Tanto quemar caña para ahorrar costos como largar a las rutas rastras cañeras excedidas de carga son parte de un círculo vicioso. Comportamientos que no cambian. Por Roberto Delgado - Prosecretario de Redacción.

24 Julio 2007
¿En qué se parecen los productores de caña y los vendedores ambulantes? En su comportamiento frente a la crisis. Unos ocuparon durante años las calles céntricas, en competencia desleal con los comerciantes establecidos, y tuvieron una razonable justificación social: la falta de trabajo. Otros queman la caña y ponen en riesgo el sistema interconectado de energía del NOA; argumentan que tienen apuro por moler lo poco que les queda después de que las heladas les destrozaron la caña. Hace una semana, el problema era el transporte de caña por las rutas, en condiciones que no respetan las normas. Pero el argumento era el mismo.
¿En qué se diferencian ambulantes de productores? En los volúmenes de mercadería que mueven. Si el fracaso de un ambulante implica el perjuicio económico de una familia, en el caso de los productores quizá son muchas las familias afectadas. Se diferencian, además, en que los ambulantes admiten su forma de vivir en la cornisa de la legalidad. En cambio, los productores niegan ser los incendiarios.
El titular de UCIT, Sergio Fara, reconoció que algunos incendios pudieron haber sido causados por  “apresurados en que les muelan la materia prima”, pero también culpó a gente de Vialidad y hasta a turistas. El industrial Jorge Rocchia Ferro opinó que los cañeros “no queman su caña a propósito”, pero no descartó que haya “algún travieso que lo haga”.

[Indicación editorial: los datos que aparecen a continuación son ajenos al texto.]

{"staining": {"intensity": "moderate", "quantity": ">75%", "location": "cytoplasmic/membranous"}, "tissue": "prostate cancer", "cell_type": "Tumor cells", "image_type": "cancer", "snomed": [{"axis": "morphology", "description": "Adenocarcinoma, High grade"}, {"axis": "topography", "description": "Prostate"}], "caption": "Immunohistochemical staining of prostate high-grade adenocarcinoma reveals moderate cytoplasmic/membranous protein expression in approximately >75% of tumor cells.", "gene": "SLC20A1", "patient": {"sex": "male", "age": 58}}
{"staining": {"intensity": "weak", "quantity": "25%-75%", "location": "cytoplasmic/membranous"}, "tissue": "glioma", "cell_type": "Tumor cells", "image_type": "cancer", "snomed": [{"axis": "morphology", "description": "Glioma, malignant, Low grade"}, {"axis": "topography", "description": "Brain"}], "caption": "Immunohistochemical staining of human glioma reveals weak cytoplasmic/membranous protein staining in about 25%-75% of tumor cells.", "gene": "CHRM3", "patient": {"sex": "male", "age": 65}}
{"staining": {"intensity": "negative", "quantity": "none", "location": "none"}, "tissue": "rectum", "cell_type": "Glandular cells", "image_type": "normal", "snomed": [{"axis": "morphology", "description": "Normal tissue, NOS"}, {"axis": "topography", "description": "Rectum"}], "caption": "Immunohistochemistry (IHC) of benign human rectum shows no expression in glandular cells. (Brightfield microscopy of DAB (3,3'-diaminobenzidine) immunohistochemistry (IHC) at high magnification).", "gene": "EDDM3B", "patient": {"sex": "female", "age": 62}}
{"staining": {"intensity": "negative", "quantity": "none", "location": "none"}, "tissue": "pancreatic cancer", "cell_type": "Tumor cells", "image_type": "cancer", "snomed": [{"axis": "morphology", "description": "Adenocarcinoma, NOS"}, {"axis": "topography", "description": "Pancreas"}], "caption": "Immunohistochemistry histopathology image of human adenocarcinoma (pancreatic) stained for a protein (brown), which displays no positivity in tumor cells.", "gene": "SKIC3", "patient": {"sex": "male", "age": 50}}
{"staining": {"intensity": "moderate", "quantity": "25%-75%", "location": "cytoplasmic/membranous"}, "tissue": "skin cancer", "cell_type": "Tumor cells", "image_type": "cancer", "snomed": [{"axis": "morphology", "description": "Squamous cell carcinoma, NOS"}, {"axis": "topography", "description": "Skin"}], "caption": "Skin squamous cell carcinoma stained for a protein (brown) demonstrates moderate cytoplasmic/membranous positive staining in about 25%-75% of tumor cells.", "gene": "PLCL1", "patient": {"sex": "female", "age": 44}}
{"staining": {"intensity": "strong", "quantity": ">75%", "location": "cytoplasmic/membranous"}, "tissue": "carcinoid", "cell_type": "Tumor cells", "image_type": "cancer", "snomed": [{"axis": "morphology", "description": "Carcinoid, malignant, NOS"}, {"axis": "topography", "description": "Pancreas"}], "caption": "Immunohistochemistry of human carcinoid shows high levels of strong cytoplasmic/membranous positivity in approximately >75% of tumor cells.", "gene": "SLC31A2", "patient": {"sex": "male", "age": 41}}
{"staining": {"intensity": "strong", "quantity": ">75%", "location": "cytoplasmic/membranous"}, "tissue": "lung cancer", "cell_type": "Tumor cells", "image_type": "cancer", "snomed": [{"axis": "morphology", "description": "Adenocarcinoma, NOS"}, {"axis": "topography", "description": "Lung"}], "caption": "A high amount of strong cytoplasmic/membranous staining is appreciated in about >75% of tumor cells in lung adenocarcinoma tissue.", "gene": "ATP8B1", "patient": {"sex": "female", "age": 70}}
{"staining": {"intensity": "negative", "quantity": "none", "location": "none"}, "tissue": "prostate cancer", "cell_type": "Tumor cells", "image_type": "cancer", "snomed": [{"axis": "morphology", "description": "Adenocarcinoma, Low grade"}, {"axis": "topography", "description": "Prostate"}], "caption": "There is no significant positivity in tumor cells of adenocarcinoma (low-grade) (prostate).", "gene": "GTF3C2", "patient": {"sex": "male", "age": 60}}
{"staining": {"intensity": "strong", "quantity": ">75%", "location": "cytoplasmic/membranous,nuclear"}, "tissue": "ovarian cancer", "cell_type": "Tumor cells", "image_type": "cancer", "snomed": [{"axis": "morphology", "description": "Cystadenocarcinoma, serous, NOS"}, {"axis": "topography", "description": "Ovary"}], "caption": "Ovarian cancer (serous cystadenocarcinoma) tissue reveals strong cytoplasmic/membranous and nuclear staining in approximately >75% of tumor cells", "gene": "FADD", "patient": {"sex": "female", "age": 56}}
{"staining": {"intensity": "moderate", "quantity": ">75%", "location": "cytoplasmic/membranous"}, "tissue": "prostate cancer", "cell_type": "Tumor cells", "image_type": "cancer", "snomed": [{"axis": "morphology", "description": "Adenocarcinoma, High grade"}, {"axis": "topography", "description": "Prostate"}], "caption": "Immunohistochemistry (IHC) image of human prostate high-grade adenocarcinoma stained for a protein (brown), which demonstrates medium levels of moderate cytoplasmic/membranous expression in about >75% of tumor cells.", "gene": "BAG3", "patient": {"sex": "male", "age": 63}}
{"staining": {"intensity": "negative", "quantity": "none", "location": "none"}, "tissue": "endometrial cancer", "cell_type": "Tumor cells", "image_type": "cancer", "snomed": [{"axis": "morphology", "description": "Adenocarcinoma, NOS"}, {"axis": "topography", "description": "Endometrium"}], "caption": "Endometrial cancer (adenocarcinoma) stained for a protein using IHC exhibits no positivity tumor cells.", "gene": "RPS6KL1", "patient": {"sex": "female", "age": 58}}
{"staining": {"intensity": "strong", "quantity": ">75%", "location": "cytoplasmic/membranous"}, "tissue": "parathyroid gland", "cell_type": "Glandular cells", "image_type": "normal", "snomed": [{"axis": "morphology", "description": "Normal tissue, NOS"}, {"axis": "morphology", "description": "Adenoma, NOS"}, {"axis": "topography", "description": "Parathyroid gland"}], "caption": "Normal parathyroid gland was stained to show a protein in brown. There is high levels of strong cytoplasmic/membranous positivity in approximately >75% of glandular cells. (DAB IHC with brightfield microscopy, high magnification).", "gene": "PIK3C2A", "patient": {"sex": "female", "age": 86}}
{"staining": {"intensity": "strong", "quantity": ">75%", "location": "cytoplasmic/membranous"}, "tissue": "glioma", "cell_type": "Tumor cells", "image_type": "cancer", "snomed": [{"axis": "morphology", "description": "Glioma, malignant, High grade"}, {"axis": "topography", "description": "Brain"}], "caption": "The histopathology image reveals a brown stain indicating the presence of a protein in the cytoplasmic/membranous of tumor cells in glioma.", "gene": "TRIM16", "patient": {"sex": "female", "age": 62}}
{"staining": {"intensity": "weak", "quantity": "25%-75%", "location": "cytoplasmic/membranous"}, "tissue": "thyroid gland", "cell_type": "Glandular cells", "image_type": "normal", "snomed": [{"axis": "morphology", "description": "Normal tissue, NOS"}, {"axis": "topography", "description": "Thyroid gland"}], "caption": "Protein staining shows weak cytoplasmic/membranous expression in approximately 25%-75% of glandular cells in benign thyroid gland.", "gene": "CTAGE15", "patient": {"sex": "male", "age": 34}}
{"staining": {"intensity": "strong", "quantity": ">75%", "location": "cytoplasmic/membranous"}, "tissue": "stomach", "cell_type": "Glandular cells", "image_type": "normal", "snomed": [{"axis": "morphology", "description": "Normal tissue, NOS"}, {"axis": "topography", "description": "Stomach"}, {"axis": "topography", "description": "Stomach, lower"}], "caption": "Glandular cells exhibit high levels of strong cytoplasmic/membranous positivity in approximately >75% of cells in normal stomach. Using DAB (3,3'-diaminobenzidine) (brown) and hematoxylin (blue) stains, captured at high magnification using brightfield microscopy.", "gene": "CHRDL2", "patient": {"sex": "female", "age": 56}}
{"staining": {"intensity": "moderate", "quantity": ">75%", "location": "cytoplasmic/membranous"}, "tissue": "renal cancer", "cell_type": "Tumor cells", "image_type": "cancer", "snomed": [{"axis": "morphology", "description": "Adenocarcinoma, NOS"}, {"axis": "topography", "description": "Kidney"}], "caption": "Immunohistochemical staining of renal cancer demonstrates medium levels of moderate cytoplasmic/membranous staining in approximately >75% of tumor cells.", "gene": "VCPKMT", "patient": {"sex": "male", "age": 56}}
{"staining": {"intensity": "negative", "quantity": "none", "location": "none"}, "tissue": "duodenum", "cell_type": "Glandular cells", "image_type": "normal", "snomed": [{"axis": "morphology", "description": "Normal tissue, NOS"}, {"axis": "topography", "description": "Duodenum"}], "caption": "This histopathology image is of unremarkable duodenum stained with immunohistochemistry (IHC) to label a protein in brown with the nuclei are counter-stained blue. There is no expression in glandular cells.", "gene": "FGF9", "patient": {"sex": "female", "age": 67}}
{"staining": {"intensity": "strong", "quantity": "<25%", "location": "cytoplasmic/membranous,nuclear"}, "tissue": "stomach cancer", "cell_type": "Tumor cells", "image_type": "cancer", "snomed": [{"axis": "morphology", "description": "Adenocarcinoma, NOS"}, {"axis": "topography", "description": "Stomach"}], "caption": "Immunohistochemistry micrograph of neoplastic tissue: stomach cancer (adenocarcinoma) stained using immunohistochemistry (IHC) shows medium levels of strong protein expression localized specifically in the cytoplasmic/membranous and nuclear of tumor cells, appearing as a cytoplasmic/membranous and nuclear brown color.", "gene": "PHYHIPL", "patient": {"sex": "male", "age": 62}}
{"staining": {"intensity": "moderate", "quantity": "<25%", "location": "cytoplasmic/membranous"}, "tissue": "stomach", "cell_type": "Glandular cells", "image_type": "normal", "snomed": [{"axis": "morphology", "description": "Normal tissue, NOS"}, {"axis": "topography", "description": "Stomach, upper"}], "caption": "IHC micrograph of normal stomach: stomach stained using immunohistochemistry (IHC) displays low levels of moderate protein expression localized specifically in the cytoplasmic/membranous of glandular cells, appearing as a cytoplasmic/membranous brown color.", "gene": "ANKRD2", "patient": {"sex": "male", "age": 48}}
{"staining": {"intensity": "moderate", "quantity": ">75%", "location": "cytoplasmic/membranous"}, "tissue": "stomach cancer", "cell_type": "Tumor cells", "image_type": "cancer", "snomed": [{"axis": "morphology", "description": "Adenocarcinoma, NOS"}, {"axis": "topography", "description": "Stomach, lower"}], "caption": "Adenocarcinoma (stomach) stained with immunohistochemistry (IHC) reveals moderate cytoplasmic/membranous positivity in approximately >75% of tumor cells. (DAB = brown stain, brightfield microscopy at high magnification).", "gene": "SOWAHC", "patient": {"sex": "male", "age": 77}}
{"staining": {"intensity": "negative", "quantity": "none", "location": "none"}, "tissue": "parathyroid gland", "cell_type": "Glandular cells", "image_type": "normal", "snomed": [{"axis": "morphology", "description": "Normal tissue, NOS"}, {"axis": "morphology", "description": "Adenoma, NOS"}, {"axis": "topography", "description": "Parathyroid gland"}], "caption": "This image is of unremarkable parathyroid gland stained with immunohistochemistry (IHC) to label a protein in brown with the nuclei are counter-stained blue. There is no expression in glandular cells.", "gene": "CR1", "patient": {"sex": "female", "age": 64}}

El industrial Julio Colombres habló de “la cultura dañina propia del tucumano”. El secretario de Medio Ambiente, Alfredo Montalván, dio otra definición: “el problema es que la ley no es aceptada integralmente por los productores, lo que la transforma en una disposición no eficaz”. La contrastó con el impresionante acatamiento a la ley que prohíbe fumar. Esta, a fin de cuentas, no toca el bolsillo de la gente, como ocurre con aquellas que rozan intereses de productores o de ambulantes.
Bolsillo y hábitos culturales son dos de las tres férreas barreras que impiden los cambios. La tercera es la ineficacia de los controles. Dan lugar a que la sociedad se comporte como un perro que se muerde la cola, dando vueltas alrededor de sí mismo, siempre en el mismo sitio y sin llegar a nada. Muchas conductas de nuestra sociedad sirven como muestra:  dejar animales sueltos en los caminos; circular con autos y ómnibus en estado calamitoso; cortar los paquetes de caña más grandes que lo permitido y largar a las rutas rastras con la muerte a cuestas.
¿Hará falta poner un ejército de policías y de bomberos en la provincia durante el tiempo de cosecha? ¿Se sabrá quiénes son los incendiarios? ¿Es eficaz la política de control? ¿Hay voluntad para endurecerla, como se hizo con los ambulantes? En enero, el gobernador, José Alperovich, decía, a propósito de los vendedores callejeros, que buscaba “comprensión, de parte de ellos, de que hay que cumplir la ley, porque ya no es el Tucumán de antes, donde cada uno hacía lo que quería”.
El problema de los ambulantes abarcaba sólo el microcentro. Y a pesar de ello, aflojados los controles, muchos de ellos están volviendo. Porque se trata de hábitos culturales y de bolsillo. Sucede que solucionar estos problemas no es como presionar a la sociedad para que deje de fumar: hay que cambiar el comportamiento autodestructivo del perro que se muerde la cola.